Both Joe and Kathleen say one of their biggest concerns in campaigning is being away from their children (Joe has 5-year-old twins). "I have to make sure that I see my chldren," says Kathleen. "I talked to other children of political families, and this one guy said his father wasn't home for dinner three months in a row. He was so mad at his father. That wasn't true for me growing up. Luckily I've got a role model. My father did make sure he spent enough time with us."

The ease with which Joe and Kathleen respond to political questions shifts abruptly when they are asked how they cope with the tragedies in their lives. An invisible shield comes down at the mention of their brother David, who died last summer from a drug overdose. Or the loss of their father.

Joe squirms and almost pleadingly says, "That's private. That's family." He stops and starts, then says, "Anyone who has lost a mother or father . . ." His voice trails off. "It's tough. There are just so many times you wish he was around. To talk to, to get some advice from. In a funny way you find" (long pause) "somehow or other, he's still around."

Scandal sheet accounts of Robert's and John Kennedy's relationship with Marilyn Monroe are quietly dismissed by Kathleen. "I don't pay any attention to it. I basically don't believe any of that stuff."

She is quick to say, "I really don't like the idea of complaining. We've been so lucky in so many ways. I mean so lucky." In what ways? "In having a great father! To have parents who care about the country and want to do something about it. That's an extraordinary gift. I credit my mother with keeping us all together, making sure we stay in touch." Asking her how she copes with such a public life is "like asking a frog how can you live in a pond?
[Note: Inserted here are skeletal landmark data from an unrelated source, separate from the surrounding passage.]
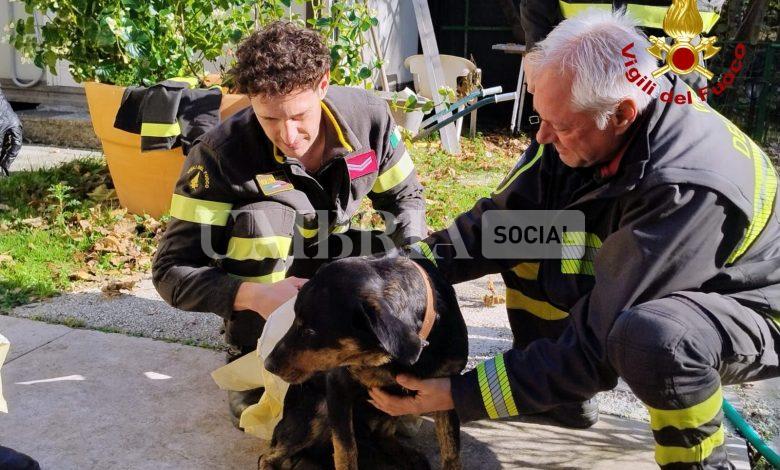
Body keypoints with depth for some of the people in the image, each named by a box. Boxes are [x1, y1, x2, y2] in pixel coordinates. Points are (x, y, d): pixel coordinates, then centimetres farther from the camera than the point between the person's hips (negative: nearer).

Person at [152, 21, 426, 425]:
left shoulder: (368, 116, -21)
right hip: (260, 269, -2)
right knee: (262, 219, -36)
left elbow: (405, 198, -5)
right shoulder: (220, 153, -30)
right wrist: (254, 295, -48)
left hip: (332, 255, 3)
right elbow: (172, 270, -29)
I mean, the pond is all they know! From the day I can remember there was always press around. Since I've become a Townsend I've had sort of a great luxury of privacy."

Both Kathleen and Joe seem to have sought adventure. Joe has been an impulsive, high-rolling risk taker in business. Kathleen climbed the Matterhorn and built a raft and sailed it down the Mississippi with her husband. Because she is a Kennedy, the fact that her husband David delivered their second child at home made news.

For all the perks and privileges of being Kennedys, says one friend, "These kids have lived very tough lives and are really strong."

Kathleen spoke to the hate that was directed at Ted Kennedy during the 1980 campaign. "I always think they hated my father more. For his work in human rights, his being 'ruthless.' I mean I've read some of these articles about him." She stops abruptly, cutting off her thoughts.

Her brother says he has never gotten used to that visceral hate. "Ohhhhhh no. I feel it. I know it's there. There's just nothing I can do about it. You've got to say 'that's them' and 'this is me,' and hopefully enough people out there will listen."

Joe Kennedy, the candidate, says, "You just try to make it [being a Kennedy] as much of an asset as you possibly can."